“Of course I am afraid. Only a fool wouldn’t be afraid at such a time,” said Ali Sirmen, a veteran journalist who has spent decades working at Cumhuriyet, whose writers and executives — five of whom remain imprisoned — are on trial facing terror charges.
This is not the first time journalists from Cumhuriyet have faced trial. The newspaper’s long history — it was founded in 1924 and christened by none other than the republic’s founder Mustafa Kemal Atatürk; “cumhuriyet” is the Turkish word for republic — is one of “prisons and clampdowns” according to Cumhuriyet’s own wording. The newspaper has been shut down many times, many of its employees imprisoned and six of them were murdered over the course of its 93-year long history.
The 78-year-old Sirmen first started at Cumhuriyet in 1974 and wrote for the newspaper until 1991, when he walked with 80 other journalists in protest of the editorial line adopted by then editor-in-chief Hasan Cemal. After a seven year stint at the then-mainstream Milliyet, Sirmen returned to Cumhuriyet in 1998.

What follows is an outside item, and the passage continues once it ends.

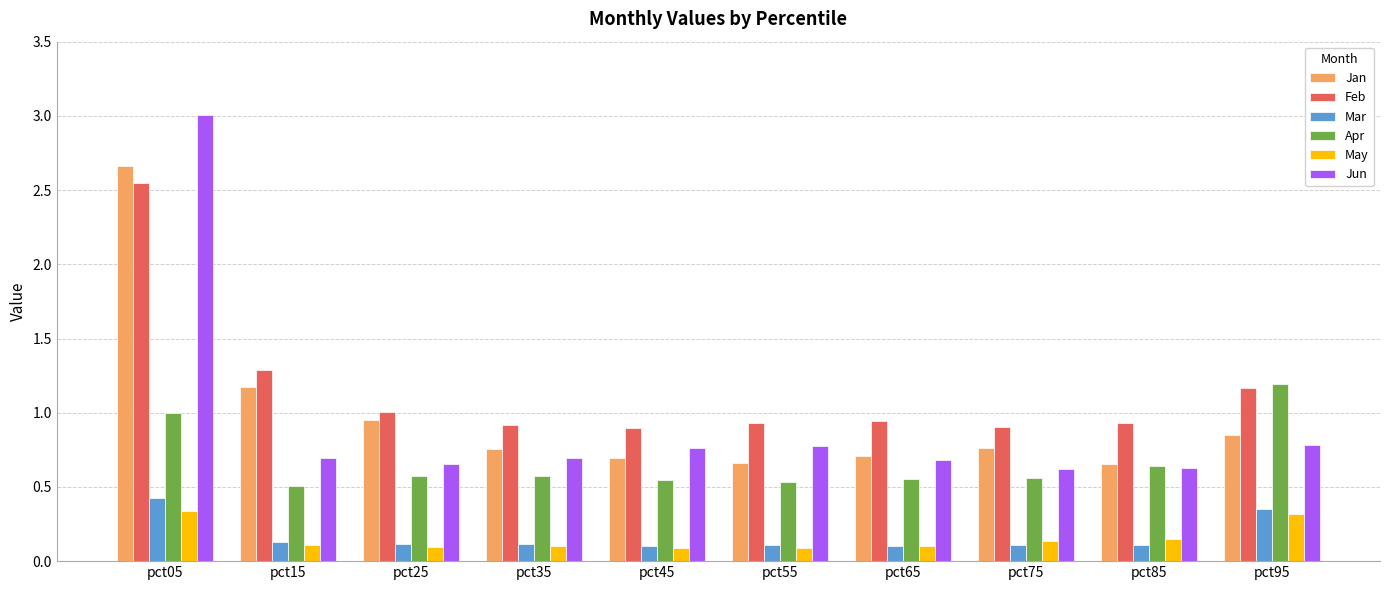

What is the difference between the second highest and minimum values in the Feb series?

0.4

Sirmen was imprisoned both after the 12 March 1971 and 12 September 1980 military coups for his writing. He has seen both civilian and military prisons. He was eventually acquitted both times, but only after serving time in prison.
“If I had stayed 20 more days in prison in the 12 September period, I would have completed the sentence they were seeking for me,” he remembers. “The practice of pretrial detention as punishment for journalists started in those times,” Sirmen said.
Keeping up appearances
According to Sirmen, trial proceedings of military eras were mostly a show, but they were still less farcical than the courtrooms of post-15 July Turkey. “They [the courts of military rule periods] at least tried to keep up appearances. They abided by established procedures; here, there is no such concern at all.”
“As someone who knows the prisons of the coup periods, I have said many times that the situation is much worse today. For example, when I was acquitted in the Madanoğlu trial [in which Sirmen was accused of supporting a failed coup in 1971] the Military Court of Cassation overruled our convictions twice in spite of pressure from the military regime. Can such a thing happen today?” he asked.
Hasan Cemal, the editor-in-chief whom Sirmen walked out on in 1991, agrees. “Cumhuriyet was shut down during both coup periods; saw immense levels of crackdowns, its writers were imprisoned many times, but not to the extent that we see today.”
Like Sirmen, Cemal agrees that the judiciary tried to act in compliance with the law despite pressure. “There was no rule of law in the 12 September period; true, but to a certain extent, there was a state that heeded laws. We don’t have that anymore.”
A secular, forward-looking newspaper
But Cemal doesn’t believe in comparisons. “It might be misleading comparing one grievance with another. If journalism is considered a crime in our day, if freedom of expression is being trampled under feet, if the media today has only one voice, what good would it do to compare this horrible situation with the 12 March or 12 September period?”
Although the two journalists might have locked horns in the past, both name “belief in democracy, secularism and the rule of law” as the definitive values which Cumhuriyet stands for. Both of them also agree that it is precisely why the newspaper, which is doing poorly both financially and in terms of circulation, has come under attack. Why would anyone bother to silence an apparently moribund newspaper?
“The way Cumhuriyet views secularism, democracy, the supremacy of law, freedoms and human rights; its face is turned towards the west; all of these are unacceptable for the Erdoğan mentality. Because if Cumhuriyet is the west, then Erdoğan is the east,” according to Cemal.